Following are few examples:
(i) The Desulfolvibrio bacteria supply H2S and CO2 to Chlorobium bacteria and, in turn, the Chlorobium bacteria make sulphate (SO4–) and organic material available to Desulfovibrio. Thus the mixture of the two bacterial populations produce much more cellular material than either alone (Fie 33.10A).
(ii) Nocardia populations metabolize cyclohexane resulting in degradation products that are used by Pseudomonas population. The Pseudomonas species produce biotin and growth factors that are required for the growth of Nocardia (Fig. 33.1 OB).
(iii) Azotobacter populations present in soil fix atmospheric nitrogen if they have a sufficient source of organic compounds. Other soil bacterial populations such as Cellulomonas are able to utilize the fixed form of nitrogen and provide the Azotobacter populations with needed organic compounds (Fig. 33.10C).
Commensalism represents a relationship between two microbial populations in which one is benefited and the other remains unaffected (i.e., neither benefited nor harmed). Thus the commensalism is an unidirectional relationship between two microbial populations. It is quite common, frequently based on physical or chemical modifications of the habitat, and is usually not ‘obligatory’ for the two populations involved.
Commensalistic association is often established when one microbial population, during the course of its normal growth and metabolism, modifies the habitat in such a way that the other population is benefited.

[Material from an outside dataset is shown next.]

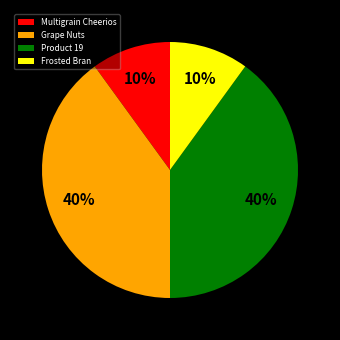

To the nearest percent, what is the difference between the Frosted Bran and Grape Nuts slice percentages?

30%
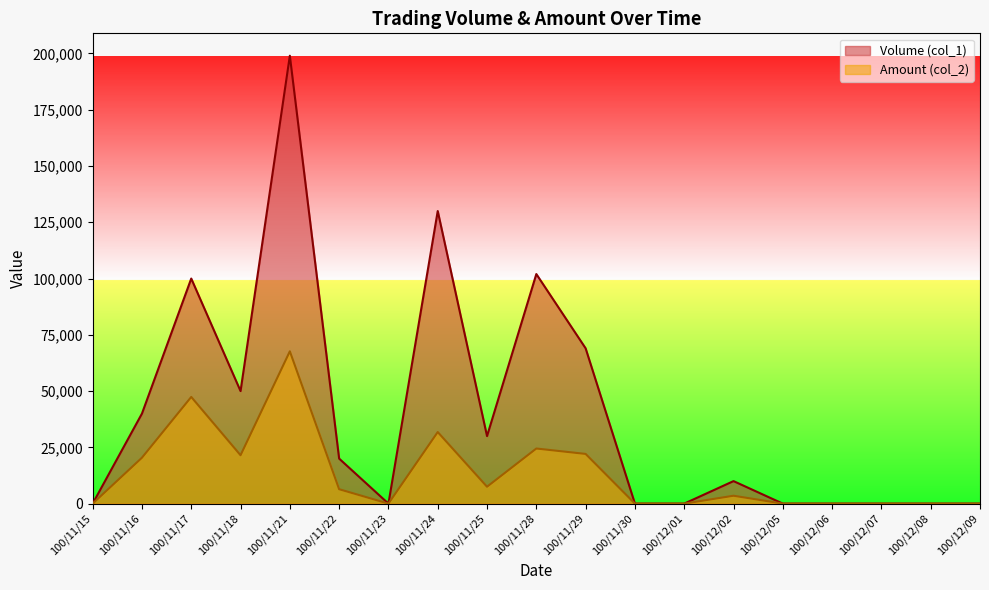

At which label does Volume (col_1) first exceed 10000?

100/11/16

Following are some examples:
(i) A disease causing microbial population when opens a lesion on the host surface, if creates an entry- passage for other microbial population that otherwise could not enter and grow in the host tissues. For convenience, Mycobacterium leprae, the causative agent of leprosy, opens lesions on the body- surface and thus allows other pathogens to establish secondary infections.

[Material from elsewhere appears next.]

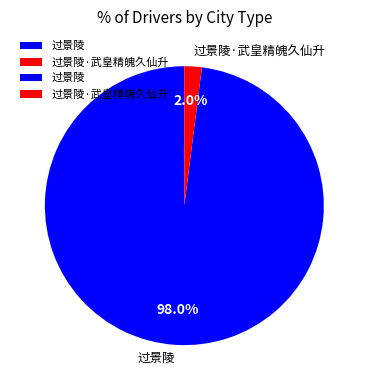

Is the sum of 过景陵·武皇精魄久仙升 and 过景陵 greater than half?

Yes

(ii) When facultative anaerobes utilize oxygen and lower the oxygen content, they create anaerobic habitat which suits the growth of obligate anaerobes because the latter benefit from the metabolic activities of the facultative anaerobes in such a habitat.
On the contrary, the facultative anaerobes remain unaffected. The occurrence of obligate anaerobes within habitats of predominantly aerobic character, such as the oral cavity, is dependent on such commensal relationship.
(iii) Population of Mycobacterium vaccae, while growing on propane cometabolizes (gratuitously oxidizes) cyclohexane to cyclohexanone which is then used by other bacterial population, e.g., Pseudomonas (Fig. 33.11). The latter population is thus benefited since it is unable to oxidise cyclohexane to cyclohexanone. Mycobacterium remains unaffected since it does not assimilate the cyclohexanone.
(iv) Some microbial populations create commensalistic habitat by detoxifying compounds by immobilization. Leptothrix bacteria deposite manganese on their surface. In this way, they reduce manganese concentration in the habitat thus permitting the growth of other microbial populations. If Leptothrix do not act so, the manganese concentration would be toxic to other microbial populations.